TASK INSTRUCTIONS:
Transcribe the records below in full; pictures stay out of the copy.

○ ○ ○ ○ ○

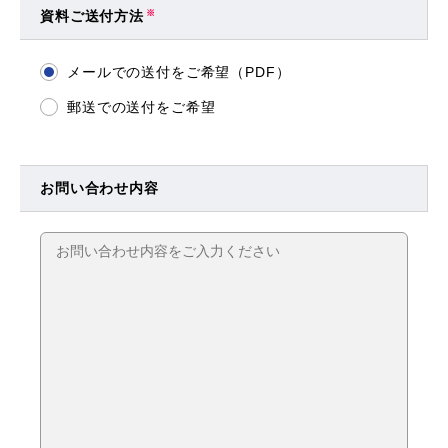
資料ご送付方法
※
メールでの送付をご希望（PDF）
郵送での送付をご希望
お問い合わせ内容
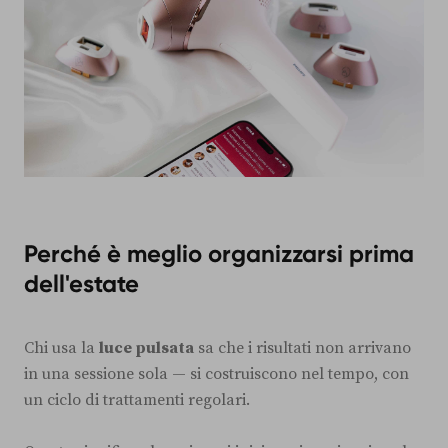
Perché è meglio organizzarsi prima
dell'estate
Chi usa la
luce pulsata
sa che i risultati non arrivano
in una sessione sola — si costruiscono nel tempo, con
un ciclo di trattamenti regolari.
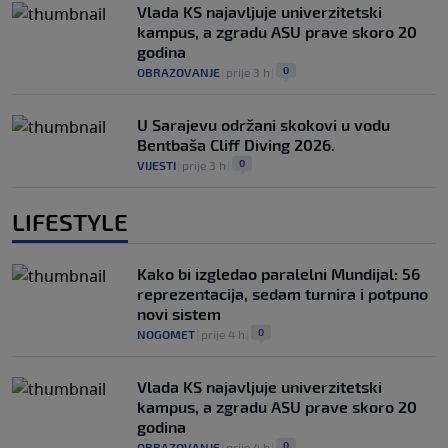
Vlada KS najavljuje univerzitetski
kampus, a zgradu ASU prave skoro 20
godina
0
OBRAZOVANJE
|
prije 3 h
|
U Sarajevu održani skokovi u vodu
Bentbaša Cliff Diving 2026.
0
VIJESTI
|
prije 3 h
|
LIFESTYLE
Kako bi izgledao paralelni Mundijal: 56
reprezentacija, sedam turnira i potpuno
novi sistem
0
NOGOMET
|
prije 4 h
|
Vlada KS najavljuje univerzitetski
kampus, a zgradu ASU prave skoro 20
godina
0
OBRAZOVANJE
|
prije 4 h
|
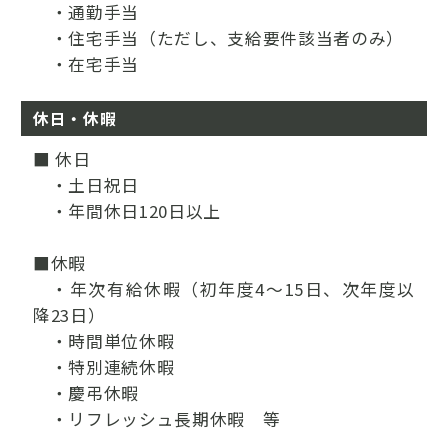
・通勤手当
・住宅手当（ただし、支給要件該当者のみ）
・在宅手当
休日・休暇
■ 休日
・土日祝日
・年間休日120日以上
■休暇
・年次有給休暇（初年度4～15日、次年度以
降23日）
・時間単位休暇
・特別連続休暇
・慶弔休暇
・リフレッシュ長期休暇 等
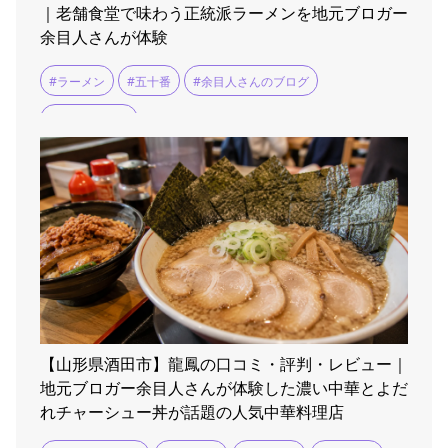
｜老舗食堂で味わう正統派ラーメンを地元ブロガー
余目人さんが体験
#ラーメン
#五十番
#余目人さんのブログ
#米沢ラーメン
【山形県酒田市】龍鳳の口コミ・評判・レビュー｜
地元ブロガー余目人さんが体験した濃い中華とよだ
れチャーシュー丼が話題の人気中華料理店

○ ○ ○ ○ ○

RESPONSE TO THE TASK:
資料ご送付方法
※
メールでの送付をご希望（PDF）
郵送での送付をご希望
お問い合わせ内容
Perché è meglio organizzarsi prima
dell'estate
Chi usa la
luce pulsata
sa che i risultati non arrivano
in una sessione sola — si costruiscono nel tempo, con
un ciclo di trattamenti regolari.
Vlada KS najavljuje univerzitetski
kampus, a zgradu ASU prave skoro 20
godina
0
OBRAZOVANJE
|
prije 3 h
|
U Sarajevu održani skokovi u vodu
Bentbaša Cliff Diving 2026.
0
VIJESTI
|
prije 3 h
|
LIFESTYLE
Kako bi izgledao paralelni Mundijal: 56
reprezentacija, sedam turnira i potpuno
novi sistem
0
NOGOMET
|
prije 4 h
|
Vlada KS najavljuje univerzitetski
kampus, a zgradu ASU prave skoro 20
godina
0
OBRAZOVANJE
|
prije 4 h
|
・通勤手当
・住宅手当（ただし、支給要件該当者のみ）
・在宅手当
休日・休暇
■ 休日
・土日祝日
・年間休日120日以上
■休暇
・年次有給休暇（初年度4～15日、次年度以
降23日）
・時間単位休暇
・特別連続休暇
・慶弔休暇
・リフレッシュ長期休暇 等
｜老舗食堂で味わう正統派ラーメンを地元ブロガー
余目人さんが体験
#ラーメン
#五十番
#余目人さんのブログ
#米沢ラーメン
【山形県酒田市】龍鳳の口コミ・評判・レビュー｜
地元ブロガー余目人さんが体験した濃い中華とよだ
れチャーシュー丼が話題の人気中華料理店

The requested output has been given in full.